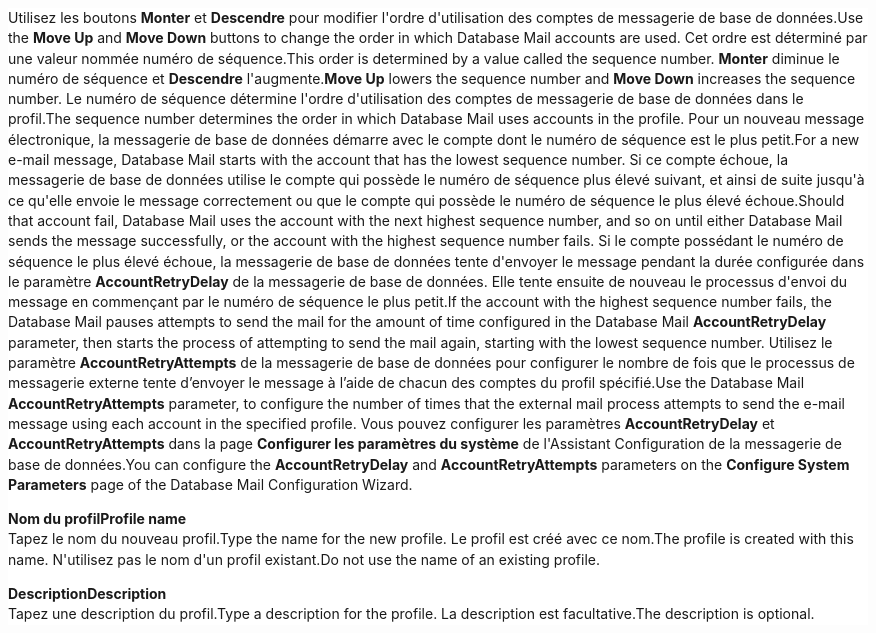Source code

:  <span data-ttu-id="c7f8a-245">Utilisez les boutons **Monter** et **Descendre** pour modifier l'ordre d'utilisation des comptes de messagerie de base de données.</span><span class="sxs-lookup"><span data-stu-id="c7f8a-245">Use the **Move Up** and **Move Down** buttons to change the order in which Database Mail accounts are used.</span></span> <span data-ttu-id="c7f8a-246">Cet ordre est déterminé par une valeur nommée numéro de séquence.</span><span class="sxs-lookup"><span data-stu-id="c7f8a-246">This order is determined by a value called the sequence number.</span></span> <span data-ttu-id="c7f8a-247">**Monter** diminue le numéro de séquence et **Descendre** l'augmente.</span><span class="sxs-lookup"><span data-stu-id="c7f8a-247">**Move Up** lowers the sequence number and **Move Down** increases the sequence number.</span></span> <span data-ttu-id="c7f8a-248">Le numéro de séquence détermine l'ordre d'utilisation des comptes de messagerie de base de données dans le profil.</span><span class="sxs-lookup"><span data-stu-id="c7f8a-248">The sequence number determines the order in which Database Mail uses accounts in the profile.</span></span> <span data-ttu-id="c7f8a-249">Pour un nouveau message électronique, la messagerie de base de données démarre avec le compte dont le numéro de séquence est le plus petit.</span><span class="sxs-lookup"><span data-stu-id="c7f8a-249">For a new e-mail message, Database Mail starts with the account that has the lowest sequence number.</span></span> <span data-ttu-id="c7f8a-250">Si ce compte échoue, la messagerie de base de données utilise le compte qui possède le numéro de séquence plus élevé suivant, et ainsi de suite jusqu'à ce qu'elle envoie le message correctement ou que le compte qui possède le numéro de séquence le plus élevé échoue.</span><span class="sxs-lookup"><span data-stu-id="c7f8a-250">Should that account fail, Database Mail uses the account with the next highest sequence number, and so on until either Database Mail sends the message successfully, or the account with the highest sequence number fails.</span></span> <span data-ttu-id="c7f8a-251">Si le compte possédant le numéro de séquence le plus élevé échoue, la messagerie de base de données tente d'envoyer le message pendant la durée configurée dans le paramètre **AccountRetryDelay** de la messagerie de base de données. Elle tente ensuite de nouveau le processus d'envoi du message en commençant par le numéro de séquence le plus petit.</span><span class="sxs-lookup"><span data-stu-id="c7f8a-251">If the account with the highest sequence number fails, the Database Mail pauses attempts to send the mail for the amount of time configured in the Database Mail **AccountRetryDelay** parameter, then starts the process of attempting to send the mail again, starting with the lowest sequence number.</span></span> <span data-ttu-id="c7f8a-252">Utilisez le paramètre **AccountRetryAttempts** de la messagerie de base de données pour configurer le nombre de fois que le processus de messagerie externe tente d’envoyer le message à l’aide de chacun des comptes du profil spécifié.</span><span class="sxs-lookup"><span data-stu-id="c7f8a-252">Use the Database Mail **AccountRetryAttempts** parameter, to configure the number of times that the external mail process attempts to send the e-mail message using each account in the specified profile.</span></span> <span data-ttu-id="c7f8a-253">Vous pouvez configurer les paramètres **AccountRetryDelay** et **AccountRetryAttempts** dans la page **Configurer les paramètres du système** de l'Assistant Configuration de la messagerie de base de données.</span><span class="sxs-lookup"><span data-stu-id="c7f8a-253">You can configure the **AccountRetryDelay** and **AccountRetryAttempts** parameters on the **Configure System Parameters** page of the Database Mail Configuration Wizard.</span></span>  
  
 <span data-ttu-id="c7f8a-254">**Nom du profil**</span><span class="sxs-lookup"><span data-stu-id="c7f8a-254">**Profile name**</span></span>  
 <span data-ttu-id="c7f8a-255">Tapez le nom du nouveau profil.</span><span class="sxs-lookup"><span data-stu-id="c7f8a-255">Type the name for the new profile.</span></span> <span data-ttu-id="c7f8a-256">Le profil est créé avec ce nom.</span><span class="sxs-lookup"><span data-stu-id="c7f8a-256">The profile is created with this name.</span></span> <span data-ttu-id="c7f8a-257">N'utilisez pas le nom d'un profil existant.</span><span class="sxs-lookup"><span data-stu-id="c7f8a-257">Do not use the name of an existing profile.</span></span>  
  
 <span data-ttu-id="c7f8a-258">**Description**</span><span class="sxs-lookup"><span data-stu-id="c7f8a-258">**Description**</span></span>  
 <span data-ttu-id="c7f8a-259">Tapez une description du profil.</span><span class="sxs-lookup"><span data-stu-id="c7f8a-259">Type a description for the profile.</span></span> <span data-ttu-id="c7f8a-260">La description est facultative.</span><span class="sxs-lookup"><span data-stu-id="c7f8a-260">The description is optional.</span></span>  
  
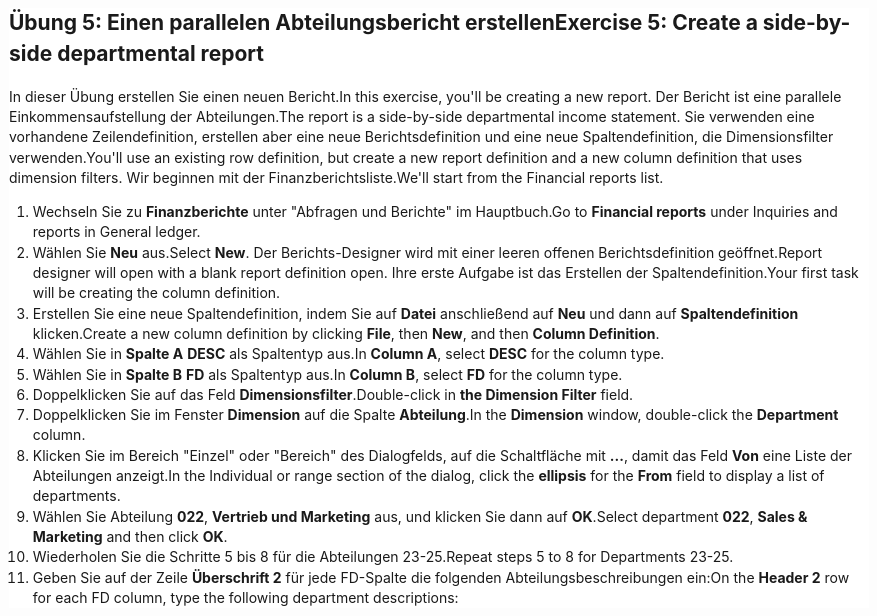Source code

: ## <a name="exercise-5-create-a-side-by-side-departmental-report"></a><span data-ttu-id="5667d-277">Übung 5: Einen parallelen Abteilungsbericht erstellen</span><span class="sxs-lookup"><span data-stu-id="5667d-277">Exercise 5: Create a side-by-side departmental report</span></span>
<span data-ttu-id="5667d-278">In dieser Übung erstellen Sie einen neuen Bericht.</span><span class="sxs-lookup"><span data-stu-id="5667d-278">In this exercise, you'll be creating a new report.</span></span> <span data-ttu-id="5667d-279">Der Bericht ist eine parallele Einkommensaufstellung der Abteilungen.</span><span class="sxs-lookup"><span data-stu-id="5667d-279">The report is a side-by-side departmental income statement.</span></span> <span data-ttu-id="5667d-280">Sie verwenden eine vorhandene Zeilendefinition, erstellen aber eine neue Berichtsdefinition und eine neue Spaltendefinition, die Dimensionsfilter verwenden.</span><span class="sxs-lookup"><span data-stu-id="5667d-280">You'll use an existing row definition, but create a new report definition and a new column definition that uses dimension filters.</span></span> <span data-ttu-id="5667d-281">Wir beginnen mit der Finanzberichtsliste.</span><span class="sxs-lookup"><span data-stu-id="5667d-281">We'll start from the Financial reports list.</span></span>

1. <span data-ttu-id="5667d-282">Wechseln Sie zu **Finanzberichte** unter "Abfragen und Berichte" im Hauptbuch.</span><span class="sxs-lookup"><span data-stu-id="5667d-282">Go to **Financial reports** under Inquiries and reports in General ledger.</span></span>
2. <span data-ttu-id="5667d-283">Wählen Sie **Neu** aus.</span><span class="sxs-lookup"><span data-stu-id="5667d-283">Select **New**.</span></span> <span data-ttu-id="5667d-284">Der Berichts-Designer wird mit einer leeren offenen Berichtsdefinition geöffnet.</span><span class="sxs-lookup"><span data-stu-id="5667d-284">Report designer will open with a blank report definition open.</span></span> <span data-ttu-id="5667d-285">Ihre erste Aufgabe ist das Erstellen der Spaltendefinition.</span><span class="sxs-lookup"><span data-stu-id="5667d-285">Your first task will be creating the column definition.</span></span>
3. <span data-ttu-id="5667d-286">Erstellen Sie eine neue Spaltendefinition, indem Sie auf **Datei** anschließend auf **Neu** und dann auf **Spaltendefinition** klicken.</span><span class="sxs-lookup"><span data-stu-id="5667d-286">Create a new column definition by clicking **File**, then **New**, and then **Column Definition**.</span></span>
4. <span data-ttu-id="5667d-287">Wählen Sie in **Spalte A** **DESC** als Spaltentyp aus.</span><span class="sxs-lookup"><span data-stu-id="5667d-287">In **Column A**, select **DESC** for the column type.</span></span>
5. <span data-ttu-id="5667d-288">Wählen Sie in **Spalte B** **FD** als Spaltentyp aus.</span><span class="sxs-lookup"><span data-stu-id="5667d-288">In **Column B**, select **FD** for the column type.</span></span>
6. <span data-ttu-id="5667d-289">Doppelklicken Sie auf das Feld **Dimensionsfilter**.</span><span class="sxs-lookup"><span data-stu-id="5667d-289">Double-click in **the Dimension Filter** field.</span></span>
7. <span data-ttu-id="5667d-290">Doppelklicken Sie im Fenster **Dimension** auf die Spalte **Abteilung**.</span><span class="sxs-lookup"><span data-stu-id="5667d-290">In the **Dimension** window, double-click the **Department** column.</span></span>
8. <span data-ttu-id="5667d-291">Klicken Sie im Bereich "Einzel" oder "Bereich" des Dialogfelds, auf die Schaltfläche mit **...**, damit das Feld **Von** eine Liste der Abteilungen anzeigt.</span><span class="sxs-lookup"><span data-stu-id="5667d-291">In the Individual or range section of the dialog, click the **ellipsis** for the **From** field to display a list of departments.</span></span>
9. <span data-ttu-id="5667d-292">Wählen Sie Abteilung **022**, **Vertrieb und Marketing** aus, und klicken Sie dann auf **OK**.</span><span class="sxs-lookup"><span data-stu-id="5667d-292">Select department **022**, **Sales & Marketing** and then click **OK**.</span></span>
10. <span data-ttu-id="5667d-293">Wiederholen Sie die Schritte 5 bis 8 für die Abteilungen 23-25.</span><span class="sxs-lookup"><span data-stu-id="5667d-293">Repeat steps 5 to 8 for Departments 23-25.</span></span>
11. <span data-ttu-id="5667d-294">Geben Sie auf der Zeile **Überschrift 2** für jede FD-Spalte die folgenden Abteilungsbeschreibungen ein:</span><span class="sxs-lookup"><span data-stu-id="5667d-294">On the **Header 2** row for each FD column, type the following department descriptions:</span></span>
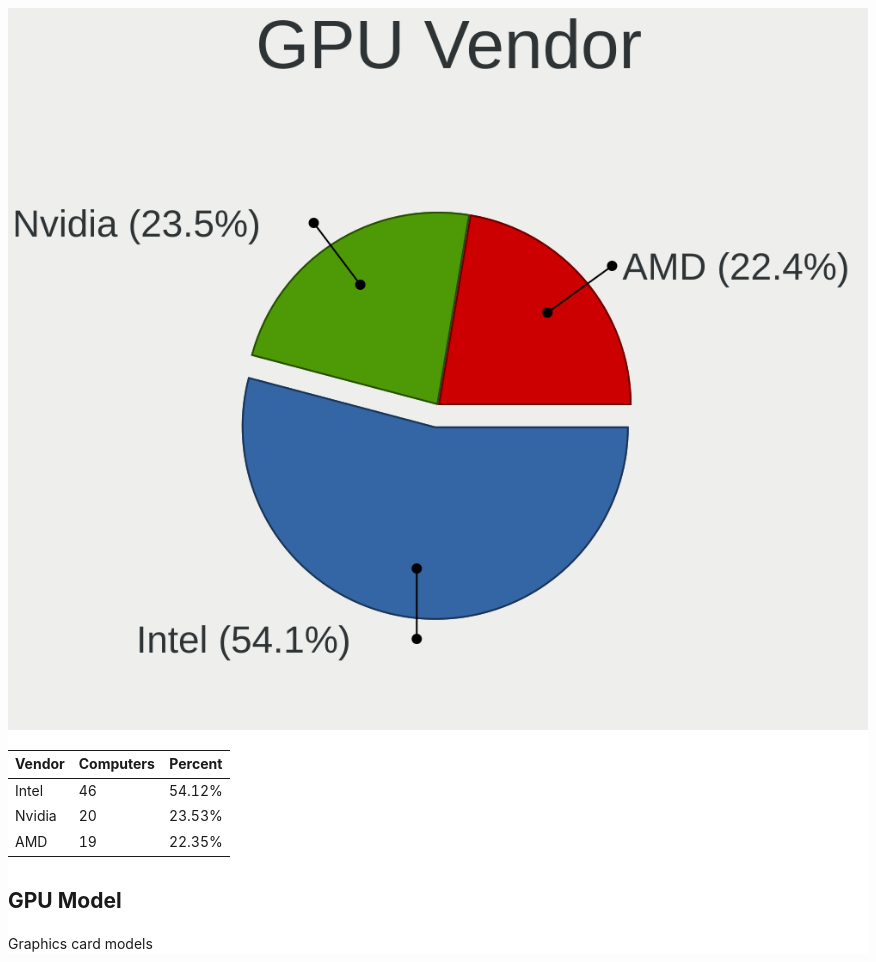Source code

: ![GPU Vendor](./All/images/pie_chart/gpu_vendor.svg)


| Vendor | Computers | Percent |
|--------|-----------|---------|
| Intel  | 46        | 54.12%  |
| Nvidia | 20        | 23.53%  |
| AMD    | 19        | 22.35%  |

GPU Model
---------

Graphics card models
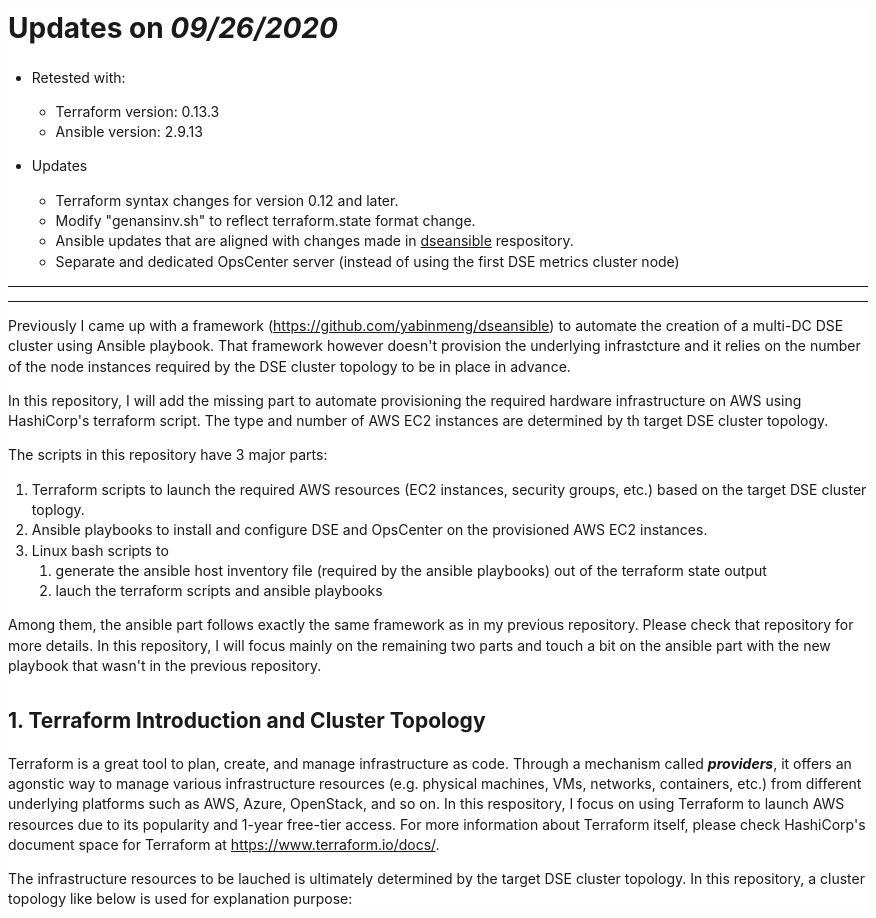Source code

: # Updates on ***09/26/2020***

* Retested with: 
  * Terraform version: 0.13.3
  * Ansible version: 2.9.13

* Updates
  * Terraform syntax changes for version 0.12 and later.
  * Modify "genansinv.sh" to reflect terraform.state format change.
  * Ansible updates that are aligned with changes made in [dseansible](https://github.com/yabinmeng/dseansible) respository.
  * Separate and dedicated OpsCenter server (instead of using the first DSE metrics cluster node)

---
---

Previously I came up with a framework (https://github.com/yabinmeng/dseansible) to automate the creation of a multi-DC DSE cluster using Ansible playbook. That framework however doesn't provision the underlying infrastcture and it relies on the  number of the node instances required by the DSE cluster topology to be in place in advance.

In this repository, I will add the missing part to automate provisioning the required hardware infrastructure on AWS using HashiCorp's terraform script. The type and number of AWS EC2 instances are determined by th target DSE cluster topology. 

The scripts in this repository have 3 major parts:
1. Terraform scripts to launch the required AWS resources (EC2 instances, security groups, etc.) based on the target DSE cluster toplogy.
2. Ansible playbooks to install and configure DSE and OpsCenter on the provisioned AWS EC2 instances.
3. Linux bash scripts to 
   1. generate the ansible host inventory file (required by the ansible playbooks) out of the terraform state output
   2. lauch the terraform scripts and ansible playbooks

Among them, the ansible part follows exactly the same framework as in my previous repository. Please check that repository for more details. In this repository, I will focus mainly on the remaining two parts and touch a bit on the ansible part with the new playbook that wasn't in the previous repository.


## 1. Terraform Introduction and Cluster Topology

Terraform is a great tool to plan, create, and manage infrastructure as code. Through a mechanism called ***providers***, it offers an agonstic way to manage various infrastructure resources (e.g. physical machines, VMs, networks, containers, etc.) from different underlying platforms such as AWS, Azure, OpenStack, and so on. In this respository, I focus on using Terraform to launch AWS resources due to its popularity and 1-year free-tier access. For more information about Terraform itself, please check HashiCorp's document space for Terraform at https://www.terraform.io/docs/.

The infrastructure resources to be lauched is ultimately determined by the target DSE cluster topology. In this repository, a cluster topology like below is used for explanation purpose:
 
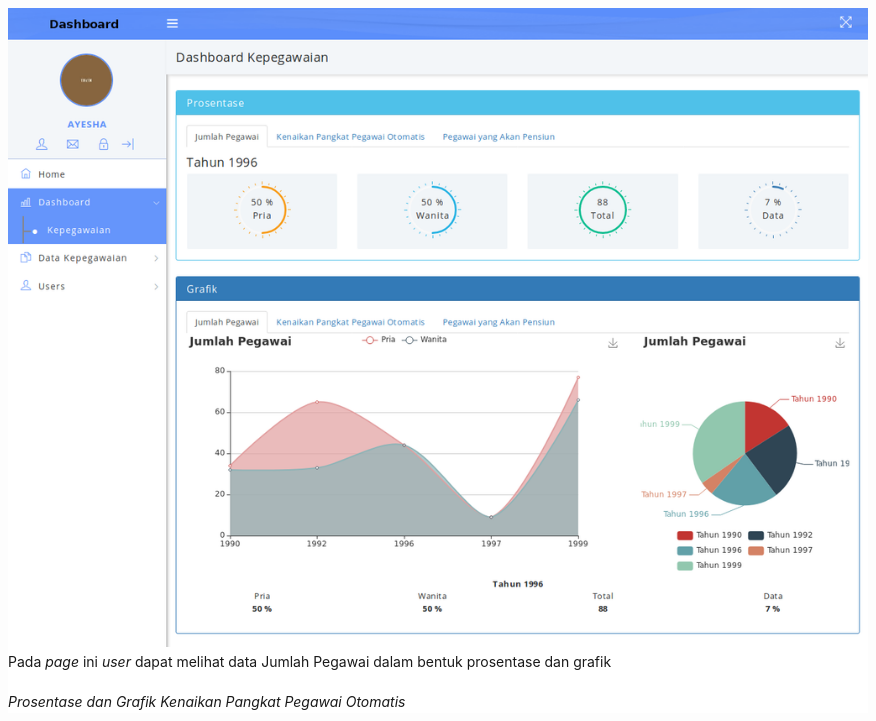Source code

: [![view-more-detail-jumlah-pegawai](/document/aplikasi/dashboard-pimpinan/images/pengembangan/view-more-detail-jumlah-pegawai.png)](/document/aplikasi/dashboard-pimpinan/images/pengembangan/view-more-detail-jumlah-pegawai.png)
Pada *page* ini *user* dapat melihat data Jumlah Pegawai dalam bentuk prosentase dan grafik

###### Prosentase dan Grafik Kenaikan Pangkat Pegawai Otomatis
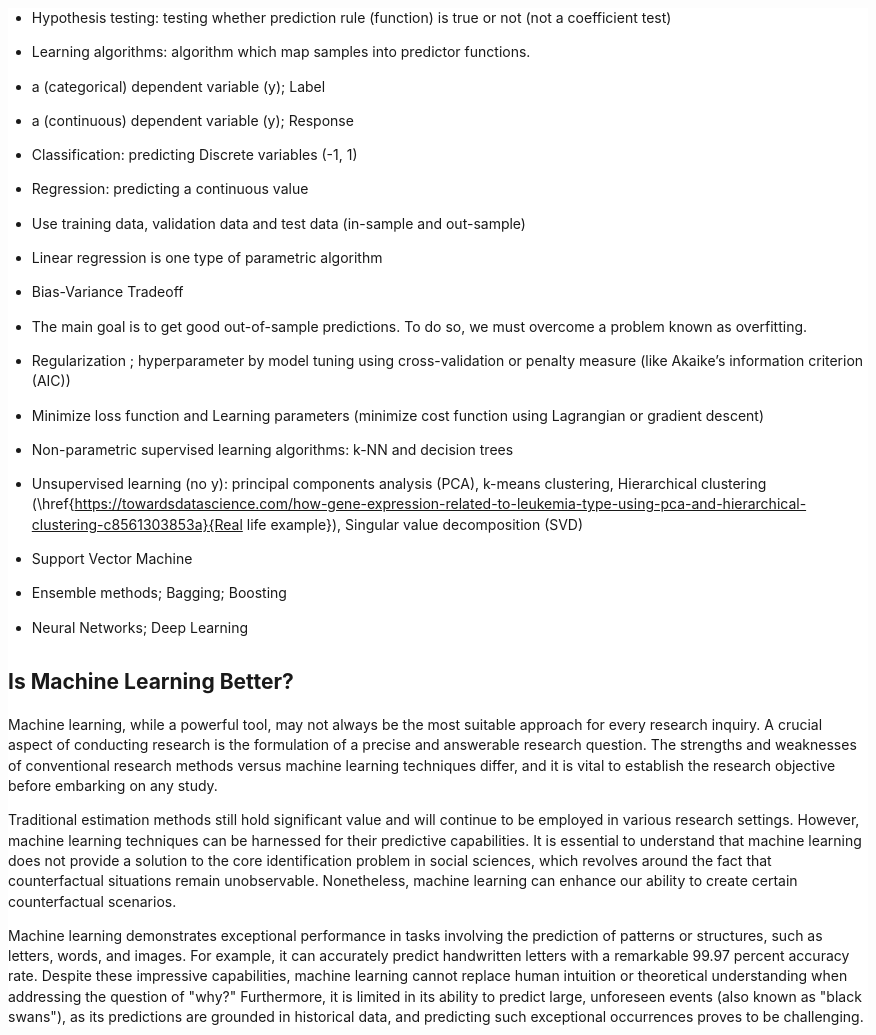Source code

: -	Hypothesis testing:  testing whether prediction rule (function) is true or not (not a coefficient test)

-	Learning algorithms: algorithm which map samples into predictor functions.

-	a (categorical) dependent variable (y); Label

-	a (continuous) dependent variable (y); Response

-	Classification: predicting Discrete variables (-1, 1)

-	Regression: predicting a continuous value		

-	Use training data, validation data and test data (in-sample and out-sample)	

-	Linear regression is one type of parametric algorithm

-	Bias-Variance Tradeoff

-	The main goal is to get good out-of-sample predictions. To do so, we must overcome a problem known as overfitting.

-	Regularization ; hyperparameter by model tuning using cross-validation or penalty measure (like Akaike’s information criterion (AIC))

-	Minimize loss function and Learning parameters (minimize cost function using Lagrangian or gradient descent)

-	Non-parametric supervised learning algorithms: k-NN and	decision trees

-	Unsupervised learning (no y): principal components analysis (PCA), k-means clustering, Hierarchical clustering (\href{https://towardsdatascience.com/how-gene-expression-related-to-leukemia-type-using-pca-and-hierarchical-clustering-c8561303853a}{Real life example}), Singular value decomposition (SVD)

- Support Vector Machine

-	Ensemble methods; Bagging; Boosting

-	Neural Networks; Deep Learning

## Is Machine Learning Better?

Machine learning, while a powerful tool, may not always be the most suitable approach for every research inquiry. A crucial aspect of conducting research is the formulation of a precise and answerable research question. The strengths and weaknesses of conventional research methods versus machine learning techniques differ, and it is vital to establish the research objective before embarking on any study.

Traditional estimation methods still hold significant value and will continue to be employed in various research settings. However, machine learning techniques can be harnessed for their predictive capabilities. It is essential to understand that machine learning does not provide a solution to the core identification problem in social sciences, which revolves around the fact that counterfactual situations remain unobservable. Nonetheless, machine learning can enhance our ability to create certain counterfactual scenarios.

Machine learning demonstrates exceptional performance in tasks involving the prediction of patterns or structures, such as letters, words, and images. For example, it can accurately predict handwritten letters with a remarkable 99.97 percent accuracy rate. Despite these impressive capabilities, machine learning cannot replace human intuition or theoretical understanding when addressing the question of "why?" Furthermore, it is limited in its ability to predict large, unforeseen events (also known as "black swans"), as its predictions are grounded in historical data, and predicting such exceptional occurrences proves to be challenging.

## WORK TO BE COMPLETED
Quote the material from the line with "into predictor functions." up to and including the line with "variables (-1, 1)".

## TASK RESPONSE
-	Learning algorithms: algorithm which map samples into predictor functions.

-	a (categorical) dependent variable (y); Label

-	a (continuous) dependent variable (y); Response

-	Classification: predicting Discrete variables (-1, 1)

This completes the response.